= Scott Cowger =

American politician

Scott W. Cowger (born December 3, 1959) is an American politician, innkeeper, and engineer from Maine. A Democrat from Hallowell, Maine, Cowger spent 10 years in the Maine Legislature (1996-2006). Cowger was first elected to the Maine House of Representatives in 1996. Re-elected in 1998, 2000 and 2002, Cowger was unable to seek re-election in 2004 due to term-limits. Instead, Cowger successfully sought District 21 in the Maine Senate. He did not seek re-election in 2006.

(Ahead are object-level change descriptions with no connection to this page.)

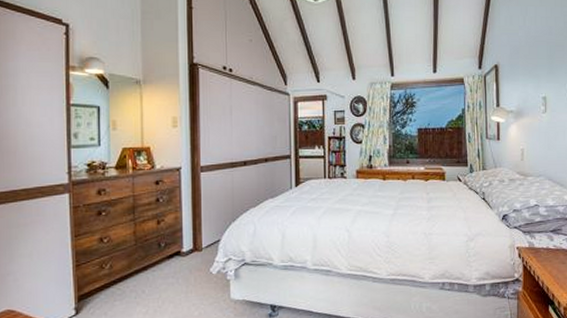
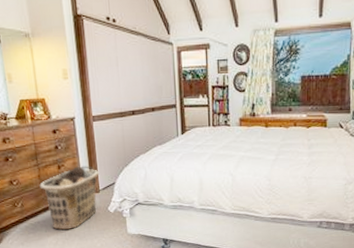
clothes hamper: none [134,221,203,297] -> present [39,166,99,230]

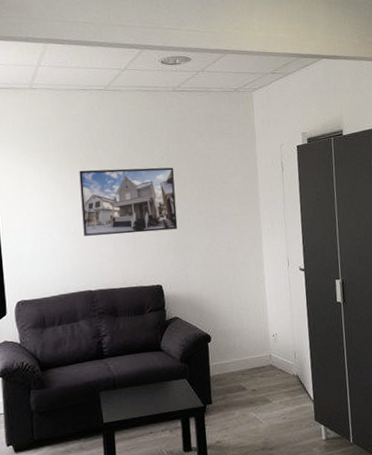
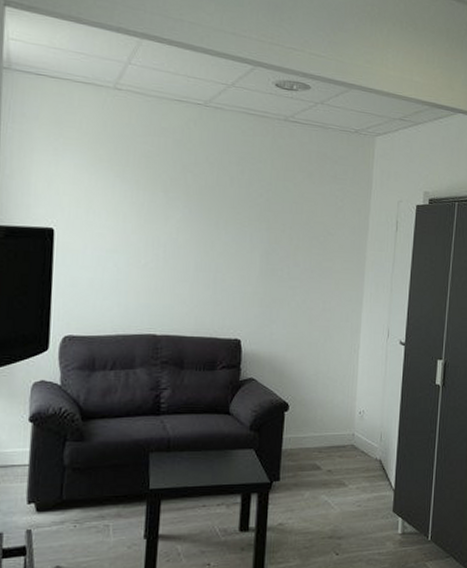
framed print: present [79,167,178,236] -> none [156,194,273,279]

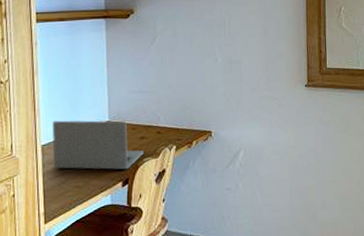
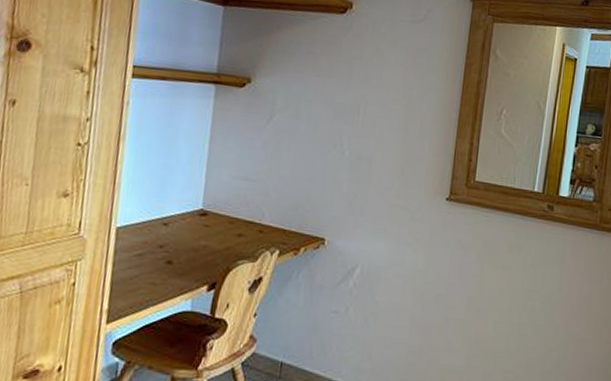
laptop: present [52,120,143,170] -> none [127,199,239,270]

Cowger was well known and respected for his leadership in environmental issues, and for working across party lines in crafting solutions in various legislative committees. In his first term, he served on the Joint Standing Committee on Natural Resources. In his second term, he became the ranking House member on Natural Resources, served on the Joint Standing Committee on Agriculture, Conservation and Forestry, and was the House Chair of the Joint Select Committee on Research and Development. In his third term starting in 2000, he became the House Chair of the Natural Resources Committee. In his fourth term in the Maine House, he served on the powerful Joint Standing Committee on Appropriations and Financial Affairs. In his term in the Senate starting in 2004, he returned to the Natural Resources committee as the Senate Chair, and also served as a member of the Joint Standing Committee on Utilities and Energy.

In 1998, Cowger supported raising Maine's minimum wage.

Cowger was born on December 3, 1959, in Brunswick, Maine. He earned a B.S. from Swarthmore College in 1982. Cowger is openly gay. Cowger and Vincent Hannan have owned and operated the Maple Hill Farm Inn and Conference Center in Hallowell, Maine since 1992.